[Extracted text Boundary: Start]

After nearly 28 years in prison, Warner Robins man continues to fight for his freedom

bpurser@macon.comSeptember 20, 2012 

PERRY -- A Warner Robins man whose 28-year-old murder conviction was overturned in 2006 only for him to face a new trial for the slaying continues to fight for his freedom.

Timothy Johnson, at age 22, pleaded guilty Dec. 11, 1984, to the murder of Warner Robins convenience store clerk Taressa Stanley during a botched armed robbery. The Georgia Supreme Court ruled Feb. 13, 2006, that Johnson didn’t understand his right not to incriminate himself and to question witnesses when he entered his guilty plea.

With the crime of murder having no statute of limitations, Johnson was reindicted June 6, 2006, by a Houston County grand jury, and a notice to seek the death penalty was filed the same month by then-District Attorney Kelly Burke. That notice has since been withdrawn.

[Extracted text Boundary: End]
[Supplied entries Boundary: Start]

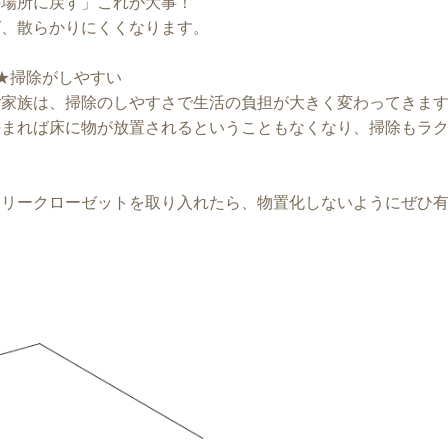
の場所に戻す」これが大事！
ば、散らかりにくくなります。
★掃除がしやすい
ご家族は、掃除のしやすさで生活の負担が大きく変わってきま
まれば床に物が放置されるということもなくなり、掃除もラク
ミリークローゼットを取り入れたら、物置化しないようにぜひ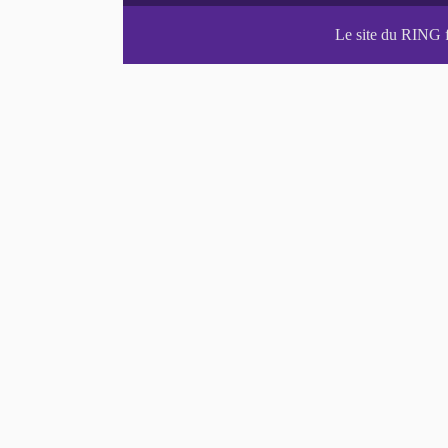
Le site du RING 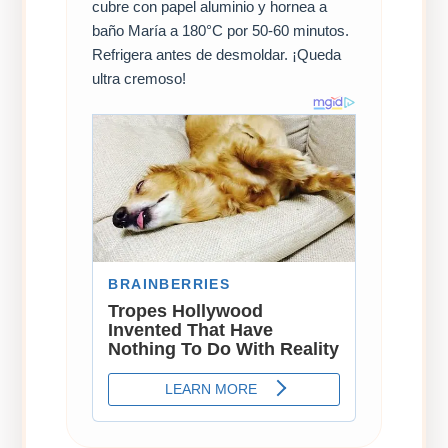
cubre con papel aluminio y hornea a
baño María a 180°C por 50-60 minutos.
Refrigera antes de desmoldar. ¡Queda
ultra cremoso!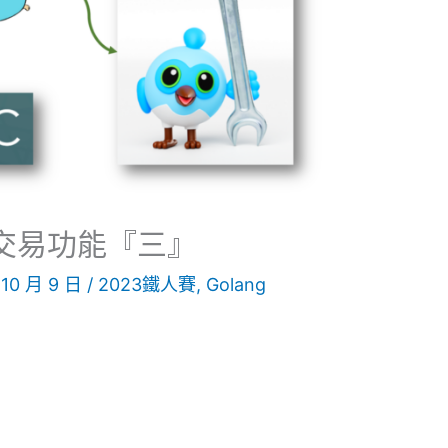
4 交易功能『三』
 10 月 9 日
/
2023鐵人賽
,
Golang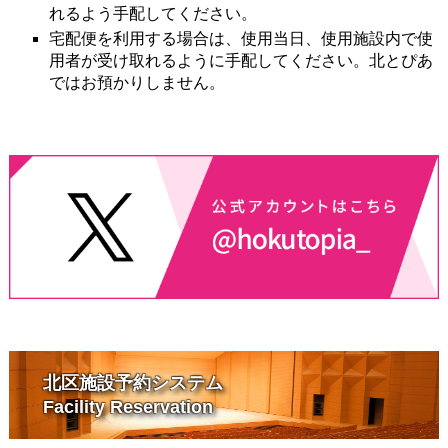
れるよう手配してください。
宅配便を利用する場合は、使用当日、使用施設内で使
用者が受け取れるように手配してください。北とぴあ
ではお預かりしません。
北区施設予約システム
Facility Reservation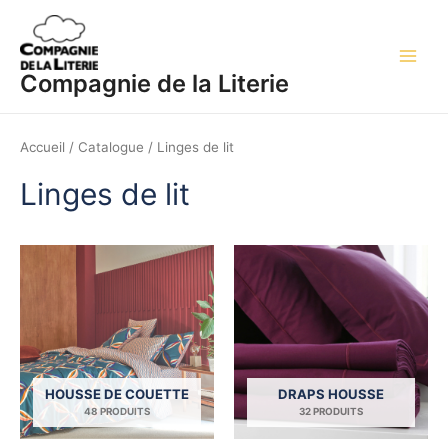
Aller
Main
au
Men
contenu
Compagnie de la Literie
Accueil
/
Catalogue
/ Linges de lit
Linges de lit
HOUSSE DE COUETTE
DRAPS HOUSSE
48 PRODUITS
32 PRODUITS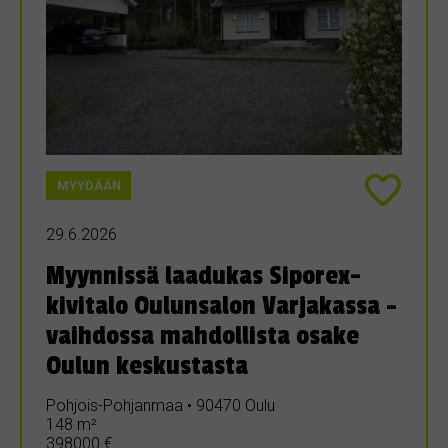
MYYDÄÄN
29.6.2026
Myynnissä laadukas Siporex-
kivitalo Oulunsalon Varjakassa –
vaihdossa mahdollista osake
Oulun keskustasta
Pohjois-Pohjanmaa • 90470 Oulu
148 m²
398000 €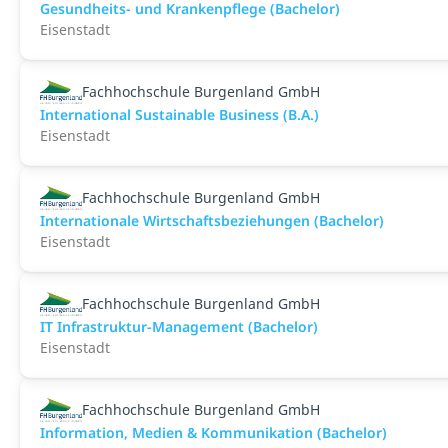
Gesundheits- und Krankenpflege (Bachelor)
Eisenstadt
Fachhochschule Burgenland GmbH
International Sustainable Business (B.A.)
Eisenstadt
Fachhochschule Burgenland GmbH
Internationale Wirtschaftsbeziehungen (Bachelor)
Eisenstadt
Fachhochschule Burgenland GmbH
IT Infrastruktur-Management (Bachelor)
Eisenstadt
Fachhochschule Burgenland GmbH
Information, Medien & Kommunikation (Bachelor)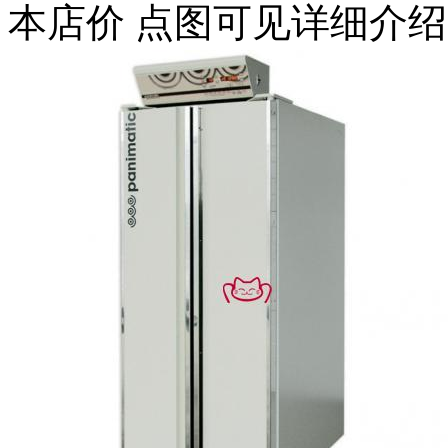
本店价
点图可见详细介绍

[Supplied entries Boundary: End]
[Supplied entries Boundary: Start]

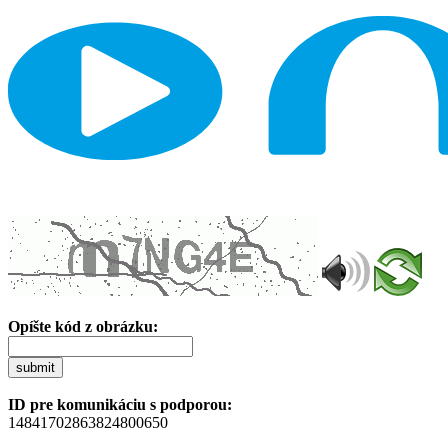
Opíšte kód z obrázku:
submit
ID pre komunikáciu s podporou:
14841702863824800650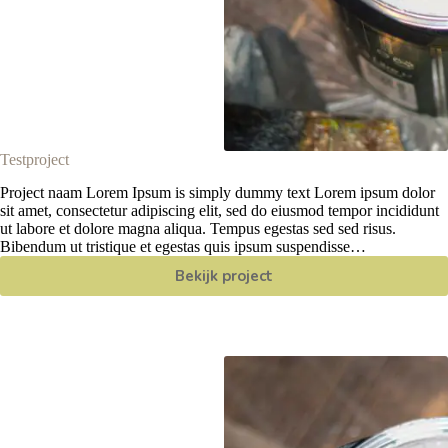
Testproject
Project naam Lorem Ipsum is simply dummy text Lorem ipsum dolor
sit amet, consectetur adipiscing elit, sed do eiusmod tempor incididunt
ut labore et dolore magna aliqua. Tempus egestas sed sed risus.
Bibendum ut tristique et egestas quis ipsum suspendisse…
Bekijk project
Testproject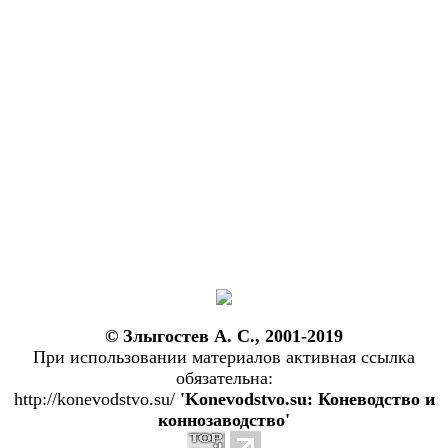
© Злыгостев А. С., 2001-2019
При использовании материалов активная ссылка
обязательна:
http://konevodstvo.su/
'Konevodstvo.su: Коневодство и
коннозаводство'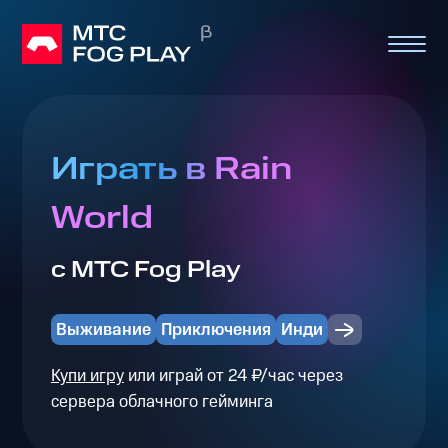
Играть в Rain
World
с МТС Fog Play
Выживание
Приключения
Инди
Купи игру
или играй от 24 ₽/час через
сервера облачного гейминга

[Supplied entries Boundary: End]

Task objective. Pick up the news article about Timothy Johnson's overturned murder conviction right after its last sentence and carry it forward, leaving the rows aside.

Output of the exercise.
On Thursday, the 50-year-old Johnson, his hands shackled and wearing a gray-and-white striped jail jumpsuit, was before Judge George F. Nunn seeking bond. It was denied.

Stacey F. Morris and Ricky W. Morris, McDonough attorneys who are representing Johnson, have sought to have the new case against Johnson dismissed, arguing his constitutional rights to a speedy trial have been violated. Johnson has been held in the Houston County jail since March 2006, having been transferred there from prison on a hold for Superior Court.

Nunn previously denied the motion, noting in part the overall uniqueness and uncommon nature of the case. Nunn ruled the matter should be heard on its own merits, and Johnson should stand trial.

A notice of intent to appeal Nunn’s ruling before the Georgia Supreme Court has been filed by Johnson’s attorneys.

“It’s not a discretionary appeal,” Stacey Morris said Thursday. “They have to hear it.”

Once the case file and its transcripts are transmitted to the Supreme Court, Johnson’s attorneys are expected to file an appeal brief, followed by a response by Houston County prosecutors, and then oral arguments before the justices are expected to be scheduled, Morris said.

Johnson, who represented himself from his Reidsville State Prison cell, overcame incredible odds in winning his handwritten appeal to the state’s highest court. Less than 1 percent of murder convictions are overturned by the court.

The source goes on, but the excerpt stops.